Some components have a variety of binding sites. In the classical pathway, C4 binds to Ig-associated C1q and C1r2s2 enzyme cleaves C4 to C4b and 4a. C4b binds to C1q, antigen-associated Ig (specifically to its Fc portion), and even to the microbe surface. C3b binds to antigen-associated Ig and to the microbe surface. Ability of C3b to bind to antigen-associated Ig would work effectively against antigen-antibody complexes to make them soluble.
Regulation[edit]
The complement system has the potential to be extremely damaging to host tissues, meaning its activation must be tightly regulated. The complement system is regulated by complement control proteins, which are present at blood plasma and host cell membrane.[34] Some complement control proteins are present on the membranes of self-cells preventing them from being targeted by complement. One example is CD59, also known as protectin, which inhibits C9 polymerization during the formation of the membrane attack complex. The classical pathway is inhibited by C1-inhibitor, which binds to C1 to prevent its activation.[35] Another example, is a plasma protein called, Factor H (FH), which has a key role in down-regulating the alternative pathway.[36] Factor H, along with another protein called Factor I, inactivates C3b, the active form of C3. This process prevents the formation of C3 convertase and halts the progression of the complement cascade. C3-convertase also can be inhibited by decay accelerating factor (DAF), which is bound to erythrocyte plasma membranes via a GPI anchor.[35]
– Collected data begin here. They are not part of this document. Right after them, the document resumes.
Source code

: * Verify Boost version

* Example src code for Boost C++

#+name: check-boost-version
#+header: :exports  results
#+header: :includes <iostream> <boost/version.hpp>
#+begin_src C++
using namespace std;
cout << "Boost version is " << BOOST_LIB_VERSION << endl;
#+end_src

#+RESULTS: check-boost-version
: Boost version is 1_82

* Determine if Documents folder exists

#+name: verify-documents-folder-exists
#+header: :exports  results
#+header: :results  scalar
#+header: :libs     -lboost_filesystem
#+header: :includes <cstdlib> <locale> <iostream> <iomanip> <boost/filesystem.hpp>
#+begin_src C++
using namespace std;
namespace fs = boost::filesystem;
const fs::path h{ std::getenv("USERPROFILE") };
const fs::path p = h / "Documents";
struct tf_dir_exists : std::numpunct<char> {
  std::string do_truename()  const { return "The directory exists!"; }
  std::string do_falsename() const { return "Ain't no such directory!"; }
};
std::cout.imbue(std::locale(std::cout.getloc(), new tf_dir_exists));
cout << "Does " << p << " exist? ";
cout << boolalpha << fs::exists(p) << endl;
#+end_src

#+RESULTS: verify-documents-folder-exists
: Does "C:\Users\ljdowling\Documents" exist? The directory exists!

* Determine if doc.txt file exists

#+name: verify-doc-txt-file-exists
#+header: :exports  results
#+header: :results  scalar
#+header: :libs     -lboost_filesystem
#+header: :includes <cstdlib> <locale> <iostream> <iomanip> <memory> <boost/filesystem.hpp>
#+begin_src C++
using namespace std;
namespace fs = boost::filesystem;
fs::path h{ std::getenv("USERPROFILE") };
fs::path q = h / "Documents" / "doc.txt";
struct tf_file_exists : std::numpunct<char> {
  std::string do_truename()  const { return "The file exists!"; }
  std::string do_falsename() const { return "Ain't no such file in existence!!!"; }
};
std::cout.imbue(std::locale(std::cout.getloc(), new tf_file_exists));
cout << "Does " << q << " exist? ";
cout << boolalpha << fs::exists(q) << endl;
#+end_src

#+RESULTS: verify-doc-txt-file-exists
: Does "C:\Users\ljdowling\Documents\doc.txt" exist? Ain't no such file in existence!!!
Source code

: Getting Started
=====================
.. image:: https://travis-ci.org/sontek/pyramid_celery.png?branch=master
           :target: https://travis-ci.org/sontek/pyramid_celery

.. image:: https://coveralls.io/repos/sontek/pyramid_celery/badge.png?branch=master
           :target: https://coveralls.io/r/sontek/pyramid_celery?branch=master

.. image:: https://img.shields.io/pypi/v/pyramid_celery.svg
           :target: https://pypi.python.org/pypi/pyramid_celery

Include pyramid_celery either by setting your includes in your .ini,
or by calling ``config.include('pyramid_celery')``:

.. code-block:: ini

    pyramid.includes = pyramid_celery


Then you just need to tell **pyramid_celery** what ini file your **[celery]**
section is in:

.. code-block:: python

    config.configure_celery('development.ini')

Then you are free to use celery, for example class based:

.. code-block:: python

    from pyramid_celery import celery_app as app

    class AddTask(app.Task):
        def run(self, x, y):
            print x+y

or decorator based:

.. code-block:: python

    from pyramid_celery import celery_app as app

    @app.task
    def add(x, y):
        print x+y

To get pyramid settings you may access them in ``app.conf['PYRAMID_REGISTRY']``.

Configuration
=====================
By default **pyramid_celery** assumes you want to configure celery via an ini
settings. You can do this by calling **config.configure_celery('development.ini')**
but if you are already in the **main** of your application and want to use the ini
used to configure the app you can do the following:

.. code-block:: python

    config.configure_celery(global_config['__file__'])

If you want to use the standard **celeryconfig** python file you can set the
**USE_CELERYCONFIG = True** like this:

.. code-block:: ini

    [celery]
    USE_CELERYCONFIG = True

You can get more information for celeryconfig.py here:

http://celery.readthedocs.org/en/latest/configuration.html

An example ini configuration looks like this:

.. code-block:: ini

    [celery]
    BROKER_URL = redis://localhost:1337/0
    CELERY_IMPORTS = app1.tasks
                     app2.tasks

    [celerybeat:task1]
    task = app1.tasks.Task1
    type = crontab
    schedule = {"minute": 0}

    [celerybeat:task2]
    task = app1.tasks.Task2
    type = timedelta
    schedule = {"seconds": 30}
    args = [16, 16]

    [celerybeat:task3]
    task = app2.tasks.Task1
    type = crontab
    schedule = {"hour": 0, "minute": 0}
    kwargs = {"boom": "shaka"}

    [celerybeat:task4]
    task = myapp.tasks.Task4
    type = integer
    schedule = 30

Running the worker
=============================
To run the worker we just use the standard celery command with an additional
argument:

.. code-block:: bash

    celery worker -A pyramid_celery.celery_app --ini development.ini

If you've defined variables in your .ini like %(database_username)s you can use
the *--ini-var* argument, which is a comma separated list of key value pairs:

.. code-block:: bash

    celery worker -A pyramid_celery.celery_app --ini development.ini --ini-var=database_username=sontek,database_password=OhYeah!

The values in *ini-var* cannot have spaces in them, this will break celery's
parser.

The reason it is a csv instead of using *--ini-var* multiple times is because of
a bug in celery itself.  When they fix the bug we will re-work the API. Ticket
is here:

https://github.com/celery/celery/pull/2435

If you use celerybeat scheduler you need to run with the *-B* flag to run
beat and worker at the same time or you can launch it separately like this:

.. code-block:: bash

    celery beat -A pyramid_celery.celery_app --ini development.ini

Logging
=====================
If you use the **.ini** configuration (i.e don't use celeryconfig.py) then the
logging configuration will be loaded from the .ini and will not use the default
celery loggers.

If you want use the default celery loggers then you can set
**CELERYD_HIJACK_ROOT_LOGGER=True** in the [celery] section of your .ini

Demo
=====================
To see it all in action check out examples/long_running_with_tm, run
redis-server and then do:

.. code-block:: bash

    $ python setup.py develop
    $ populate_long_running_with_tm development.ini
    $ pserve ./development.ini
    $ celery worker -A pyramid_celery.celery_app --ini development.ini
Modulation of the body by complement with infection[edit]
Excessive complement activity contributes to severe Covid-19 symptoms and disease.[51] Although complement is intended to protect the body systems, under stress there can be more damage than protection. Research has suggested that the complement system is manipulated during HIV/AIDS, in a way that further damages the body.[52]
Role in the brain[edit]
Research from over the last decade has shown that complement proteins of the classical complement pathway have an important role in synaptic pruning in the brain during early development.[53][54]